Faculty Research Seminar Series

Every Tuesday of the academic year EEB presents a lecture by a researcher in our field. These lectures are usually aimed at a general EEB background and are open to the public. If you have had one or two EEB courses, you should be able to follow the seminar easily. We highly recommend that you attend some of these talks. They will not only let you know what is going on in our area but they also give you a chance to see what kinds of work is being done in other Universities.

Brown Bag Lunch Talks

On Fridays at noon, we have a more informal seminar series -- the Brown bag lunch. Here faculty and graduate students in EEB give talks involving their ongoing research projects. Each spring we also set aside several seminars for honors presentations by undergraduates. Brown Bag lunches are a great place to get a sense of research design in progress and to meet the graduate students and faculty and learn of their research.

Research Opportunities

Numerous undergraduates have participated in faculty and graduate student research projects in EEB. These include ones going on in the summer and during the academic year. Gaining research experience can be a valuable part of your education and is often helpful in planning your own independent research projects.

The best way to find out about such opportunities is to talk to the instructors of EEB courses you have taken (are taking). You should also visit the Biology Web Site for undergraduates. There you will find details on a variety of ways to work research into your academic experience.

In addition to working with someone's research group, there are several other ways to gain valuable research experience.

  1. Explore the possibility of enrolling in a Marine or Terrestrial Field Station. These programs offer field oriented courses that usually include research projects. They also are at places where faculty an graduate students are conducting ongoing research. Thus they afford the opportunity to sample a range of kinds of research while gaining valuable background that would allow you to design your own independent project in the future. Although these programs charge admission and room and board, they often do offer scholarship or work-study assistance. The academic credits earned are usually easy to transfer for concentration credit. A good place to start is to check out the following link:
  2. The National Science Foundation provides Research Experience for Undergraduates (REU) grants to a number of colleges and universities each year. Schools that get REU grants are supposed to take half of the students they receive funding for from outside of their own institution. These grants provide a stipend for students working at these schools -- a great way to get support and experience! The place to start in finding out who has the grants and how to apply for positions at those schools is to follow the following link.
  3. Develop your own research study. You can apply to the University's Undergraduate Teaching and Research Assistantships Program (UTRA) for funds to support a research project of your own. This will entail working out a project with a faculty member. See their web page for more details.
  4. Two courses within the biology curriculum also allow you to design and do your own research -- Biomed 195 / 196. Students need to work out a plan well in advance with a faculty sponsor. The best entry into these courses is through 100-level EEB courses. Many of these include exercises in designing research projects. Many EEB students have done 195/196 projects during the summer as well as during the academic year. The best way to initiate the process is to contact a faulty member whose course(s) you have taken. It is really important to initiate that interaction with at least a list of research ideas (specific projects or general areas you are interested in).
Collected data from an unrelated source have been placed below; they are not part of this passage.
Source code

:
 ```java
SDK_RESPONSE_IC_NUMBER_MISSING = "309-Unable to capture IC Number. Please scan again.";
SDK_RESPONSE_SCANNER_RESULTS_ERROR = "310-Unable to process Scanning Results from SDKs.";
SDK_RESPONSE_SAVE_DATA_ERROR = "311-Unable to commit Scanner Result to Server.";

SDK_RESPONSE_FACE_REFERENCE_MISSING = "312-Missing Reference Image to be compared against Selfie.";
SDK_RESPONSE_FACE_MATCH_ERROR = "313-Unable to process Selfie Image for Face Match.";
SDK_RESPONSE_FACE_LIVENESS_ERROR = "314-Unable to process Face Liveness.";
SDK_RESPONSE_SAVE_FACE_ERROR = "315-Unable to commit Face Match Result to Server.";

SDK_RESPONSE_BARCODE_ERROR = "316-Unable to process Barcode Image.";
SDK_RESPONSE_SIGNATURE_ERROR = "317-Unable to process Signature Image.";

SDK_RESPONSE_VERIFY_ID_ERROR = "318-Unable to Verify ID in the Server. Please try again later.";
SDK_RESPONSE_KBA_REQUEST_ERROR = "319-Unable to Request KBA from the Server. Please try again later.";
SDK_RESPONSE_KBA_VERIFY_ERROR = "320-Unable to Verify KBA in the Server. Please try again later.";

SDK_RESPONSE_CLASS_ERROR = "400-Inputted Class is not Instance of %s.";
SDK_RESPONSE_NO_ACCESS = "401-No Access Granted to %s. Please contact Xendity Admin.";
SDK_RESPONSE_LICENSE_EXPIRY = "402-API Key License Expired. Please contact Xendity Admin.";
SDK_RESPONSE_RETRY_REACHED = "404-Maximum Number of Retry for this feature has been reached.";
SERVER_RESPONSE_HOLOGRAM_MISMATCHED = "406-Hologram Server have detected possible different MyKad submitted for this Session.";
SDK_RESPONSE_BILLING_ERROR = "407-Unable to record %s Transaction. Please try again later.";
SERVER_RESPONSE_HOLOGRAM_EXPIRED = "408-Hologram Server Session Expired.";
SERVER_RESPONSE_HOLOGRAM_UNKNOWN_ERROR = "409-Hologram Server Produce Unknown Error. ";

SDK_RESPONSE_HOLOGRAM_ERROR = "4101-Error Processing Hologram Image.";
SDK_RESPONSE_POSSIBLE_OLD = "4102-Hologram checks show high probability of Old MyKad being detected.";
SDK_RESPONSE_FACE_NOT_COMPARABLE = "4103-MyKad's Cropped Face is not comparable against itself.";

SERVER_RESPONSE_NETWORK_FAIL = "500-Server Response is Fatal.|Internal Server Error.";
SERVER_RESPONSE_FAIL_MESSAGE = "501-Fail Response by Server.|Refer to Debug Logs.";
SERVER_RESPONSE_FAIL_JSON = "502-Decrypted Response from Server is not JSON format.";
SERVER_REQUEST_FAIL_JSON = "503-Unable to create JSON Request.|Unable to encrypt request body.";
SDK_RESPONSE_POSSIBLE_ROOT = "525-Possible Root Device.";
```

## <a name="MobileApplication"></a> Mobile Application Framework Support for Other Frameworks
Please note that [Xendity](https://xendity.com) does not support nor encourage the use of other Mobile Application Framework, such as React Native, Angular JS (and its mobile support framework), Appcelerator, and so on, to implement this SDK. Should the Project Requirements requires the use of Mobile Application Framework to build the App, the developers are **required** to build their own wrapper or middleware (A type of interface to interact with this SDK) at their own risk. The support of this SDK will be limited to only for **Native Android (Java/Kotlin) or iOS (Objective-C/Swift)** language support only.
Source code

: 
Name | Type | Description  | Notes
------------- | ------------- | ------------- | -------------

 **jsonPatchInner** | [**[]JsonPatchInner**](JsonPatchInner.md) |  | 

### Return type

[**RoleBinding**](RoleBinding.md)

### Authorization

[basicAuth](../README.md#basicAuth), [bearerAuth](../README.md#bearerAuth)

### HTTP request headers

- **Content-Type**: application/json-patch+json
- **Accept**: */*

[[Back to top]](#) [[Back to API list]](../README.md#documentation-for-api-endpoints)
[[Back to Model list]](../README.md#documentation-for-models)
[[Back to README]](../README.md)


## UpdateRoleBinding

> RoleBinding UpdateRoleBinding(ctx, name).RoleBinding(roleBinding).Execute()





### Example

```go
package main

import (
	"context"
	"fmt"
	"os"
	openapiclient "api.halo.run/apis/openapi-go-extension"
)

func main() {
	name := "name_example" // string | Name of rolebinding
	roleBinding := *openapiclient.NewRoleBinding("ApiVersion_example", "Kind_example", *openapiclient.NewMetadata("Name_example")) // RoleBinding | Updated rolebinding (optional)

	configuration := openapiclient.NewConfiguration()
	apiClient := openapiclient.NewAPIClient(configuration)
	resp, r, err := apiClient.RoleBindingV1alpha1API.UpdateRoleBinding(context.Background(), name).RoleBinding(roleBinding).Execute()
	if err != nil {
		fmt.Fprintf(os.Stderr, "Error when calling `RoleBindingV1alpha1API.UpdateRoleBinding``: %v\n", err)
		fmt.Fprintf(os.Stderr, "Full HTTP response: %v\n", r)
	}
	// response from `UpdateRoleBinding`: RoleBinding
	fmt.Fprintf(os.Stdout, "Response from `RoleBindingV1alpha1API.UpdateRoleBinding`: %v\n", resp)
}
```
    Where do you find things for that list? Look through papers you have read, notes and lectures, journals and textbooks. There you can find things that really appeal to you and get a sense of what might be involved.

Not all students will do experimental lab or field research projects. The Biomed 195/196 courses can also be used for more theoretical or library based explorations. Think of using them as kind of a tutorial in which you explore a more focused topic in depth with a faculty sponsor. Again, the place to begin is with a faculty member you know. Take several ideas with you or at least be ready to articulate the kind of learning experience you want to develop.